Co-authors are Vidya Mangala Prasad, a former acting instructor at the UW School of Pharmacy, now at the Indian Institute of Science; Daniel Lyman, Department of Immunology and Microbiology, Scripps Research Institute; Klaus Lawndal, Jacob Croft and Edgar Hodge, Department of Medical Chemistry, UW School of Pharmacy; and Mark Benheim, who worked on the project as a UW graduate student.

Using powerful tools and techniques developed in structural biology, researchers from the University of Washington and the Scripps Research Institute have discovered new details about the human immunodeficiency virus, HIV. The findings are of interest to the basic architecture of the virus above and below its surface and may help in the design and development of a vaccine that can protect against AIDS.

These detailed findings include three-dimensional views of the structure and position of the proteins of the envelope of the virus “thorn” (Env protein, used when the virus binds to cells) in the context of a complete virus. Typically, researchers consider protein particles separated from the virus or expressed as engineered or purified proteins. In another key development, scientists shed new light on glycan shields-sugar in proteins that can hide it from the body’s immune system.

“We look at the virus particle as a whole and how this protein on the surface compares to the rest of the virus,” said lead author Kelly Lee, an associate professor of medical chemistry at UW School of Pharmacy. “And looking at the intact structure of the virus, we can see how different facets of this ‘virus face’ are reflected and how they will be recognized or hidden from the immune system.”

This pristine species of virus has also allowed scientists to gain a new understanding of the location of the shell protein thorns on the surface relative to an internal protein structure called the Gag lattice.

“This discovery overturns previous models of collecting parts of viruses and helps focus our focus on where these two proteins may interact,” Lee said. “This interaction needs to be addressed in more detail, but at least the current work gives us the right architectural model to build the virus.”

It is this conclusion that led to the title of the article – “Cryo-ET Env on intact HIV virions shows structural variations and location on the Gag lattice” – published February 4 in the journal Cell.
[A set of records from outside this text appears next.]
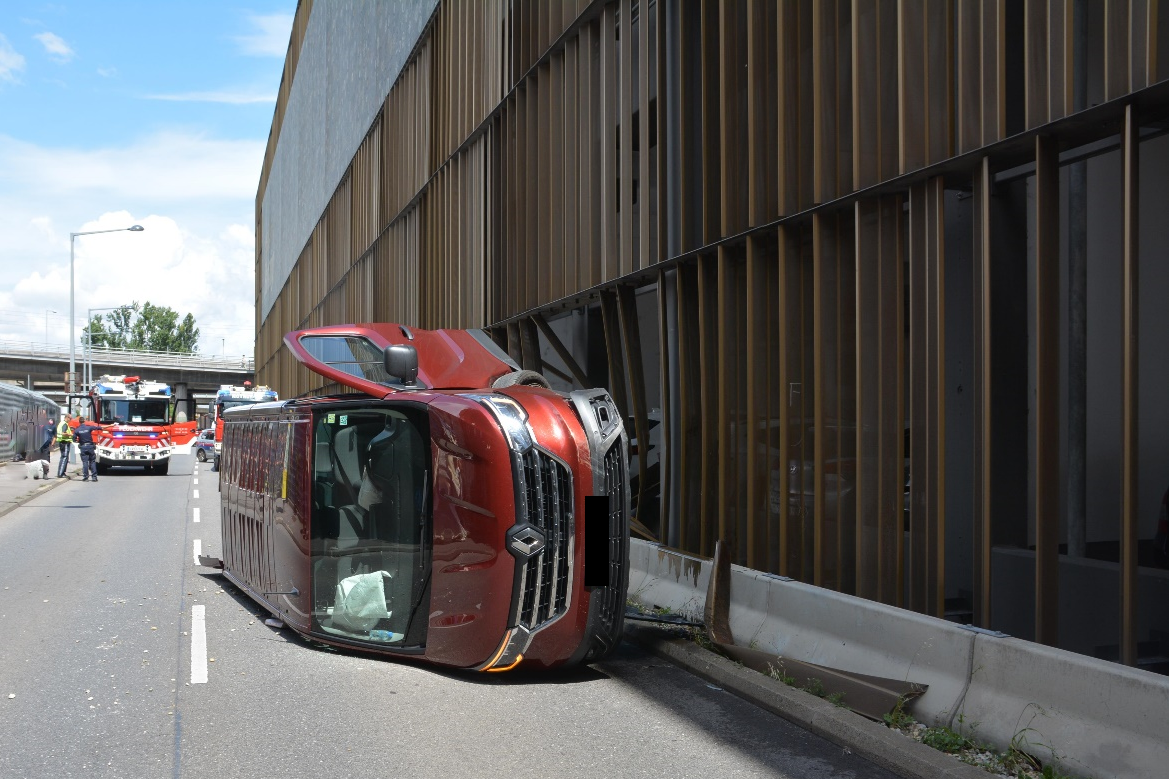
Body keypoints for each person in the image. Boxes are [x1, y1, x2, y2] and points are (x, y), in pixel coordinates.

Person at [73, 417, 103, 482]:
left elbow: (74, 439)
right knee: (92, 462)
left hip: (83, 447)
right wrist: (111, 425)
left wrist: (79, 441)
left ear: (79, 422)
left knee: (85, 462)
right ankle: (94, 477)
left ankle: (86, 477)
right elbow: (99, 428)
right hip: (90, 446)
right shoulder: (89, 428)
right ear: (84, 421)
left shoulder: (77, 430)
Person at [55, 412, 74, 478]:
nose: (71, 419)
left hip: (62, 442)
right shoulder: (65, 424)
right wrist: (71, 434)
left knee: (63, 457)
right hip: (65, 442)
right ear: (67, 417)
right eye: (70, 418)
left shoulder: (61, 423)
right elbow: (63, 433)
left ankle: (62, 473)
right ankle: (61, 473)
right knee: (64, 457)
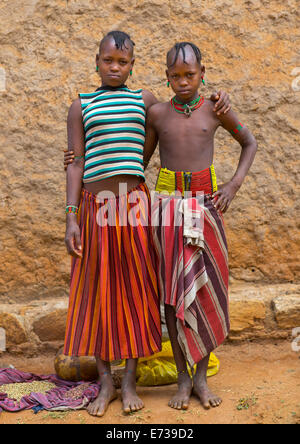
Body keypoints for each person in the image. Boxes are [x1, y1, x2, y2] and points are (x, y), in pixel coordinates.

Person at [63, 32, 231, 417]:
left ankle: (130, 381)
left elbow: (175, 120)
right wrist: (71, 217)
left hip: (136, 204)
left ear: (133, 65)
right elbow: (76, 162)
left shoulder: (145, 102)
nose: (115, 68)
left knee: (138, 289)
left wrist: (220, 98)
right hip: (96, 206)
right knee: (98, 289)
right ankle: (106, 383)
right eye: (108, 61)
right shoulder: (80, 106)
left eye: (122, 62)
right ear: (97, 61)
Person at [143, 42, 257, 411]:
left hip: (206, 207)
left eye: (189, 75)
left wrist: (233, 185)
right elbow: (138, 160)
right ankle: (181, 379)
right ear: (166, 77)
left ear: (202, 73)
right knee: (172, 294)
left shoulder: (216, 108)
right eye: (175, 76)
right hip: (167, 210)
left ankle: (201, 381)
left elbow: (249, 142)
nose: (183, 82)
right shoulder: (157, 114)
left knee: (206, 290)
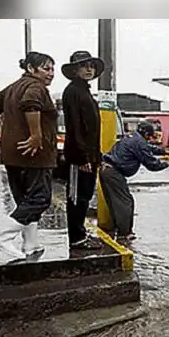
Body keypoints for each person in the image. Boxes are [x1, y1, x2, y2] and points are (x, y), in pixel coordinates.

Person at [0, 52, 58, 260]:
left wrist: (2, 129)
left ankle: (30, 245)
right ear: (31, 69)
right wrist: (35, 135)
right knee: (40, 199)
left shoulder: (14, 87)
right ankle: (2, 238)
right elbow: (31, 104)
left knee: (25, 200)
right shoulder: (36, 87)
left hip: (12, 152)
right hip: (33, 153)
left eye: (52, 69)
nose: (50, 73)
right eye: (45, 68)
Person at [60, 50, 105, 250]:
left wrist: (97, 155)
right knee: (77, 197)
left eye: (91, 66)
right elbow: (75, 127)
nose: (89, 70)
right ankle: (77, 238)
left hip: (90, 154)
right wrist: (83, 157)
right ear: (75, 70)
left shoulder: (84, 91)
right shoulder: (73, 92)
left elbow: (91, 129)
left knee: (85, 196)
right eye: (84, 66)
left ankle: (80, 235)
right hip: (80, 156)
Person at [99, 121, 169, 242]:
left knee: (115, 202)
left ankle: (119, 228)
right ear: (147, 134)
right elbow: (152, 164)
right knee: (125, 202)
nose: (150, 138)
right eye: (150, 136)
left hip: (106, 170)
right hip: (113, 172)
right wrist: (166, 163)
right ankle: (125, 233)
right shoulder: (139, 142)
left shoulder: (132, 138)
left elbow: (149, 148)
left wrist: (165, 151)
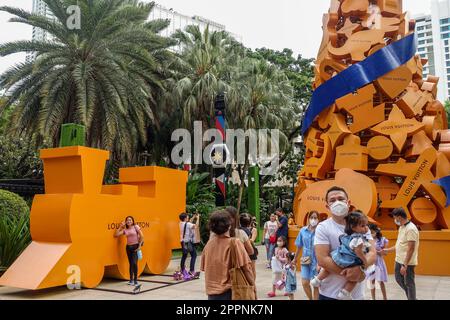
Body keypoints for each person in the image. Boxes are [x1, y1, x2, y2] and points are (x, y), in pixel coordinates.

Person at [314, 186, 377, 300]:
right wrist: (353, 275)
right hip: (329, 294)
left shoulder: (362, 225)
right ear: (327, 206)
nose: (337, 202)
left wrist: (361, 269)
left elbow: (372, 253)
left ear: (348, 203)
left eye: (341, 198)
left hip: (356, 295)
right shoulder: (323, 227)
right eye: (332, 200)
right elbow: (322, 259)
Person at [201, 210, 254, 300]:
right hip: (231, 293)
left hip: (211, 294)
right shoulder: (234, 243)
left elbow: (204, 268)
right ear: (229, 226)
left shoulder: (208, 245)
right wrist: (253, 287)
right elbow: (246, 269)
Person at [383, 208, 419, 300]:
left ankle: (412, 298)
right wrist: (387, 250)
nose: (395, 220)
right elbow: (399, 245)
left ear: (399, 217)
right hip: (398, 259)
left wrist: (405, 265)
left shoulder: (411, 229)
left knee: (409, 283)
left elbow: (411, 248)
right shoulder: (402, 227)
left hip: (407, 262)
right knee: (399, 279)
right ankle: (412, 297)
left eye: (395, 218)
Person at [293, 211, 320, 300]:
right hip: (305, 259)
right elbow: (299, 245)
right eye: (311, 217)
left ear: (318, 219)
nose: (313, 220)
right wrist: (295, 259)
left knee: (316, 284)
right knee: (305, 282)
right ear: (308, 219)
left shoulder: (320, 231)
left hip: (317, 260)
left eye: (315, 218)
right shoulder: (303, 230)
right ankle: (310, 298)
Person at [114, 216, 144, 286]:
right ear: (126, 222)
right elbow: (116, 235)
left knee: (134, 263)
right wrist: (120, 227)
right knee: (131, 264)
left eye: (130, 220)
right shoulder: (125, 230)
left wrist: (139, 246)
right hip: (128, 247)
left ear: (132, 221)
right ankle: (131, 280)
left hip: (135, 246)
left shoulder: (136, 227)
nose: (129, 221)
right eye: (127, 220)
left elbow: (142, 236)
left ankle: (136, 280)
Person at [367, 223, 389, 300]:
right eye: (370, 232)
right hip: (371, 262)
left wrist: (378, 252)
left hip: (379, 262)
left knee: (381, 281)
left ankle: (385, 298)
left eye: (372, 232)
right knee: (371, 280)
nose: (371, 234)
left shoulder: (383, 240)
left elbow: (385, 252)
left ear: (376, 231)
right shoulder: (367, 240)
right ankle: (373, 298)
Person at [179, 212, 200, 279]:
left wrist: (193, 217)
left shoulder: (181, 223)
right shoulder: (187, 224)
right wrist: (198, 218)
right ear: (185, 218)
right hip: (188, 243)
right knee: (194, 255)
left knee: (184, 256)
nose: (188, 217)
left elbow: (188, 222)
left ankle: (182, 270)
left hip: (183, 242)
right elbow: (195, 226)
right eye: (187, 217)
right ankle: (191, 270)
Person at [240, 213, 258, 280]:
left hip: (250, 250)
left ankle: (252, 285)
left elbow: (252, 240)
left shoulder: (253, 229)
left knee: (252, 268)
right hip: (244, 250)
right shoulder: (239, 230)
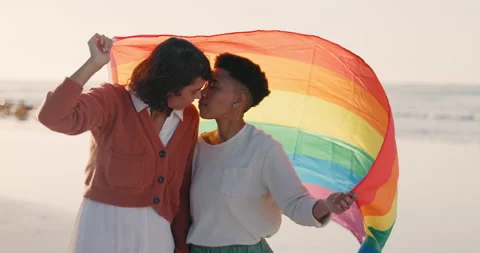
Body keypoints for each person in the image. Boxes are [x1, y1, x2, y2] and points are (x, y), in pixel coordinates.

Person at [36, 33, 211, 253]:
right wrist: (93, 64)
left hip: (157, 234)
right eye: (194, 91)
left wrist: (181, 245)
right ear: (170, 85)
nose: (197, 97)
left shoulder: (188, 118)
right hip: (104, 230)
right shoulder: (112, 101)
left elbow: (182, 186)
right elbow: (52, 117)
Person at [186, 53, 358, 253]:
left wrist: (327, 206)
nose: (202, 93)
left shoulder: (263, 148)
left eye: (213, 86)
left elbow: (295, 203)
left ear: (238, 100)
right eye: (206, 85)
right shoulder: (197, 146)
Another finding that has not been observed before, the researchers noted, is that the “stem” that supports the protein shell is flexible and can be tilted, creating both opportunities and challenges for neutralizing immune system antibodies that protect cells from infection.

“Structural biology has stimulated the development of HIV vaccines, because we get a better and better idea of ​​what we are focusing on, what inspires innovation and can improve vaccines,” said Michael Zwick, associate professor of immunology. and Microbiology at the Scripps Research Institute.
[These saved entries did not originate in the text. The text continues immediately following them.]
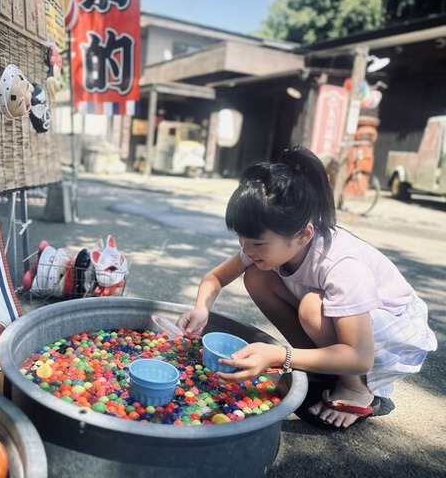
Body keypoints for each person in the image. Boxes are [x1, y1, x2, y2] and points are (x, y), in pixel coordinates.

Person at [177, 145, 437, 429]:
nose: (246, 249)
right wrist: (201, 309)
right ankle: (322, 366)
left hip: (389, 334)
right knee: (257, 276)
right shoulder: (265, 246)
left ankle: (356, 389)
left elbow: (360, 357)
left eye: (257, 243)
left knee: (312, 307)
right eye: (242, 239)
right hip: (350, 329)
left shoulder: (341, 265)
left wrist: (280, 355)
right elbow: (214, 279)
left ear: (304, 235)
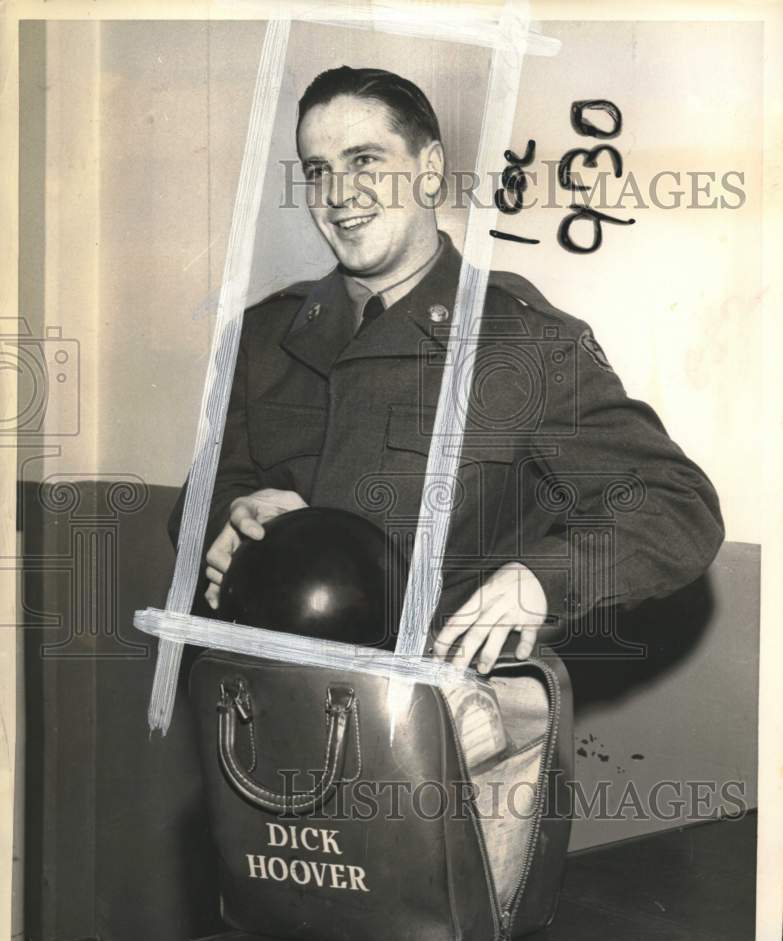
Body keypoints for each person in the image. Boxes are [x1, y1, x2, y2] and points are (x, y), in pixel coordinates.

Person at [169, 66, 724, 674]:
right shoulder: (267, 335)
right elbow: (203, 494)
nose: (338, 195)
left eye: (364, 161)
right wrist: (237, 510)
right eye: (318, 171)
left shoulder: (522, 340)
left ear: (430, 169)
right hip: (261, 707)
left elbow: (677, 505)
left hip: (436, 723)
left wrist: (542, 578)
Nail added that the HIV shell is a particularly difficult target for vaccine development because the virus detects so few thorns and masks them with sugar molecules to escape our immune system.
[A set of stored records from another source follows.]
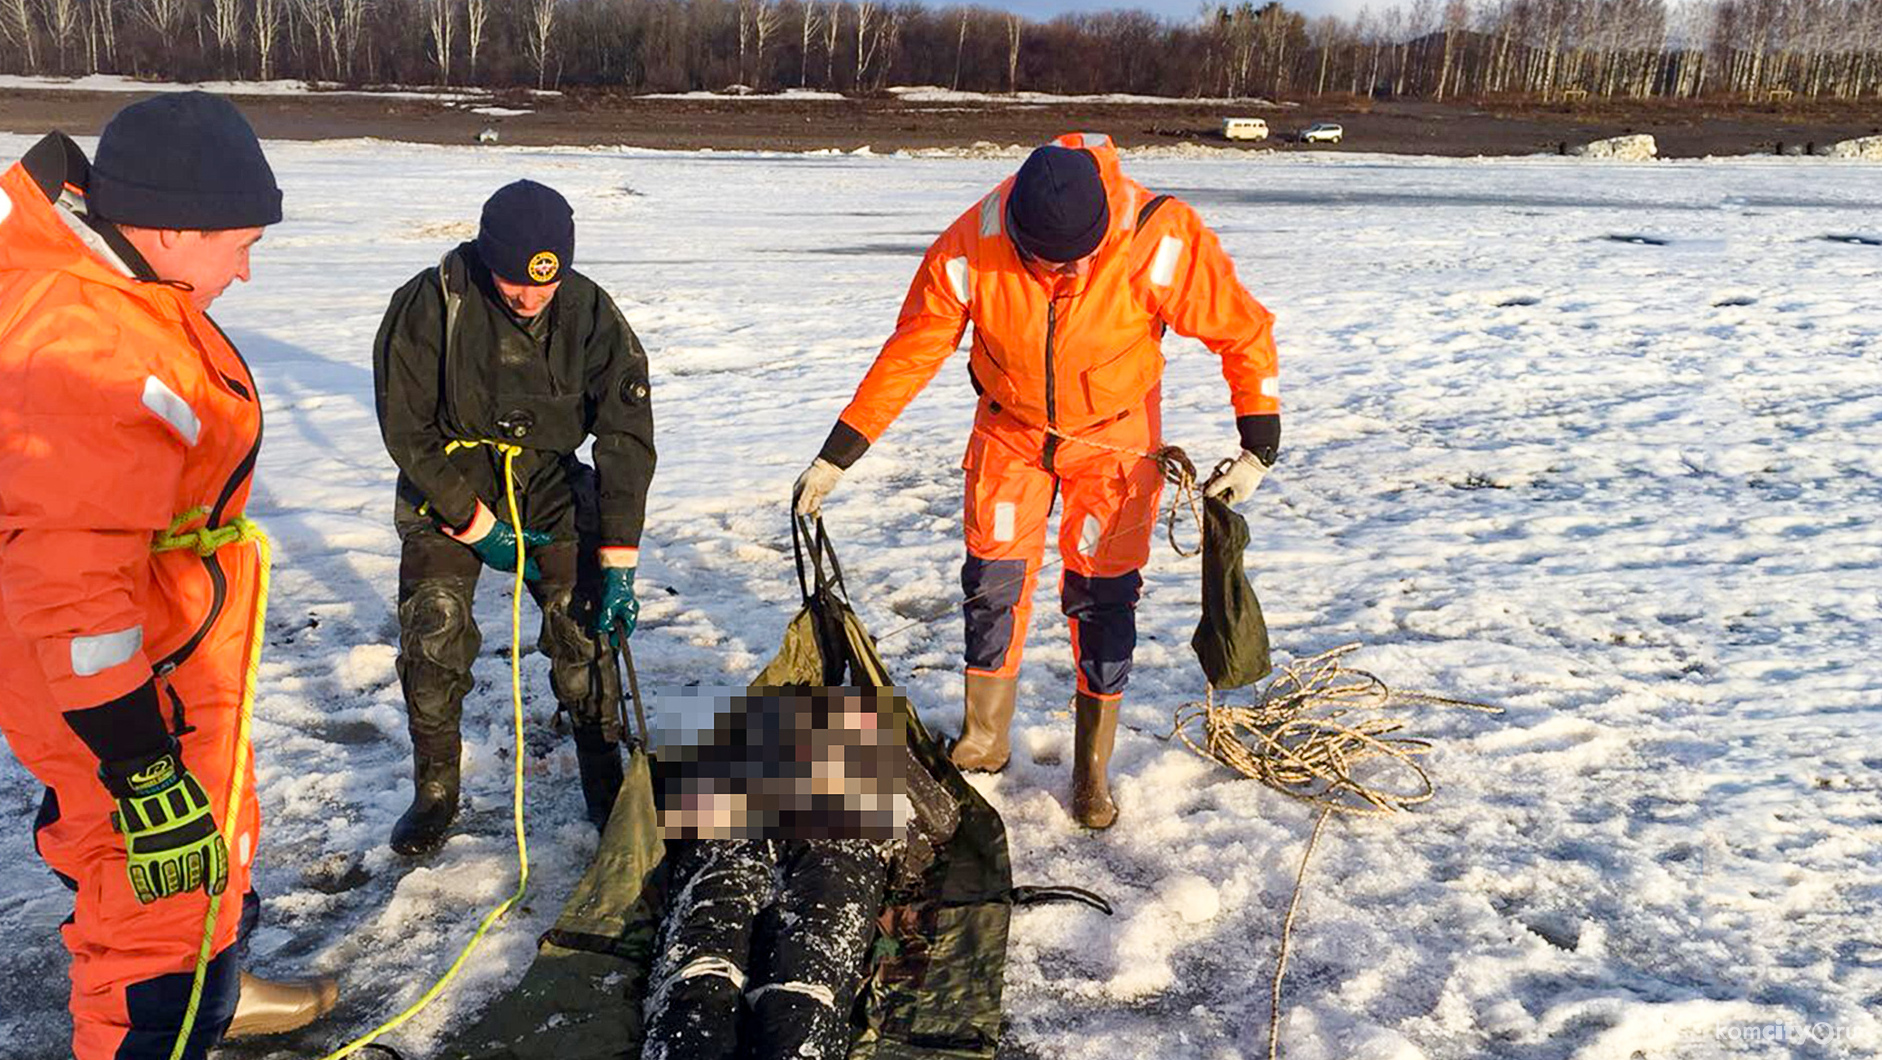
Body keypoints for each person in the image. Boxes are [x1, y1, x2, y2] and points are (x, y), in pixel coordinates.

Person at [793, 132, 1281, 830]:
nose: (1055, 272)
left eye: (1071, 262)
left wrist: (1257, 443)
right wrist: (840, 452)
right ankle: (985, 740)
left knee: (1104, 596)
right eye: (1039, 260)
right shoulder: (974, 241)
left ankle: (1091, 768)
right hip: (1009, 432)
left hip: (1114, 441)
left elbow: (1244, 331)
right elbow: (913, 348)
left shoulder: (1158, 236)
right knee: (991, 584)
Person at [0, 92, 336, 1060]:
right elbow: (72, 591)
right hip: (122, 692)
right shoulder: (85, 345)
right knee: (150, 892)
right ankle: (164, 1020)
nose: (243, 267)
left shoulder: (122, 292)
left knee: (211, 842)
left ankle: (216, 984)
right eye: (239, 243)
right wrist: (140, 762)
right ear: (172, 224)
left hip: (167, 654)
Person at [373, 179, 657, 854]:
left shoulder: (590, 312)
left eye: (546, 281)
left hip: (550, 480)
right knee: (434, 625)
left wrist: (618, 560)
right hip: (448, 475)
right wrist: (476, 526)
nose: (530, 298)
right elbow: (405, 429)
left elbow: (625, 437)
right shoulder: (429, 302)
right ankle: (435, 789)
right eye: (513, 281)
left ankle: (601, 777)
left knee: (581, 625)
“All of these features increase the dynamic variability that the HIV protein represents to the immune system,” said Lee, who also runs the UW lab, which studies the structure and dynamics of the virus. “It’s something that people who are developing HIV vaccines have struggled with since the beginning virus mutates and changes astronomically and rapidly. Every time it infects an individual, you get literally thousands of different options in that individual, and if you look at the population, it multiplies even more. ”

In fact, it was discovered in February that an even more deadly strain of HIV was circulating in the Netherlands. Fortunately, although the strain is a “highly virulent option,” it is still treatable.

“It’s just another reminder that these viruses are always changing, so we need scientists to continue studying them,” Zwick said.

Co-authors are Vidya Mangala Prasad, a former acting instructor at the UW School of Pharmacy, now at the Indian Institute of Science; Daniel Lyman, Department of Immunology and Microbiology, Scripps Research Institute; Klaus Lawndal, Jacob Croft and Edgar Hodge, Department of Medical Chemistry, UW School of Pharmacy; and Mark Benheim, who worked on the project as a UW graduate student.